*** Available data
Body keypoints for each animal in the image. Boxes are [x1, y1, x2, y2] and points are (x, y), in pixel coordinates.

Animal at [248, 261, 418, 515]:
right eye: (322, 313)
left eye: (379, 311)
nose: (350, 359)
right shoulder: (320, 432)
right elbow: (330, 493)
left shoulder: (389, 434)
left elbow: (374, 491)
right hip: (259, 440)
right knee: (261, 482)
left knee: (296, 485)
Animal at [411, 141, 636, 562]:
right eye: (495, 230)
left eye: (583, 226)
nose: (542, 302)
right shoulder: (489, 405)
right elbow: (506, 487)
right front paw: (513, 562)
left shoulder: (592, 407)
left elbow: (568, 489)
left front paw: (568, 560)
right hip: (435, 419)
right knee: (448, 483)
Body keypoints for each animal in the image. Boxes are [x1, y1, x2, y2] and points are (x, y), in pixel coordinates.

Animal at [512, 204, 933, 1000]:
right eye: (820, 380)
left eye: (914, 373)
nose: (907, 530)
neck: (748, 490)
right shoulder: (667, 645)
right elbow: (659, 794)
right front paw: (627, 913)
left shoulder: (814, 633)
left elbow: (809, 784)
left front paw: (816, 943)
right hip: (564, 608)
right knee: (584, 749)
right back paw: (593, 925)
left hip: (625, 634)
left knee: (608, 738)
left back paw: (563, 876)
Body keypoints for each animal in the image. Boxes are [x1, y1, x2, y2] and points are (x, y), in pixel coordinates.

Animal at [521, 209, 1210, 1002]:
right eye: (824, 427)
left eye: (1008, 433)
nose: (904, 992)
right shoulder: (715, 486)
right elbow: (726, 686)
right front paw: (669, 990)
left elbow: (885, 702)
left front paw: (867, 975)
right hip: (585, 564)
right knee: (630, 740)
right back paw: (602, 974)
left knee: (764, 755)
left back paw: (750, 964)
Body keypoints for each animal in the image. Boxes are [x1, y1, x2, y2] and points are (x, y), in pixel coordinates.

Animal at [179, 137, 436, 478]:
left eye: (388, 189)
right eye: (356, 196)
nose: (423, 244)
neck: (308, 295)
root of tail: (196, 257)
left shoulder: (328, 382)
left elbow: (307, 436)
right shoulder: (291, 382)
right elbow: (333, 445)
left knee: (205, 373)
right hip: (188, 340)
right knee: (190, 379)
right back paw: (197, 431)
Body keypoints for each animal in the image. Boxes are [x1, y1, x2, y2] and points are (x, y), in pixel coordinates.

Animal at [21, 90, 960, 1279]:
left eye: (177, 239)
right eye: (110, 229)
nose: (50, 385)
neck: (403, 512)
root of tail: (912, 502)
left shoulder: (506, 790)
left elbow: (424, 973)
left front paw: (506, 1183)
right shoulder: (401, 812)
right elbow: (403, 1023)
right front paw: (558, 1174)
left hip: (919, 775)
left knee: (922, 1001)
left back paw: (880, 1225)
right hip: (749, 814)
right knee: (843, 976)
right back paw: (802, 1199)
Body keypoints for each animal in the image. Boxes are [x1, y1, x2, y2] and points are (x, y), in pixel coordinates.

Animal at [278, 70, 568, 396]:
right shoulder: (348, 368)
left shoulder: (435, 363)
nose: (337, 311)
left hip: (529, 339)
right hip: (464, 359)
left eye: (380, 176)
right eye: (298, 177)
******
§ Work order: Across the data, pull every line containing the string "knee".

§ Written response:
right knee: (261, 482)
left knee: (296, 485)
right knee: (448, 483)
right knee: (584, 749)
left knee: (608, 738)
right knee: (630, 740)
left knee: (764, 755)
left knee: (205, 373)
right knee: (190, 379)
left knee: (922, 1001)
right knee: (843, 976)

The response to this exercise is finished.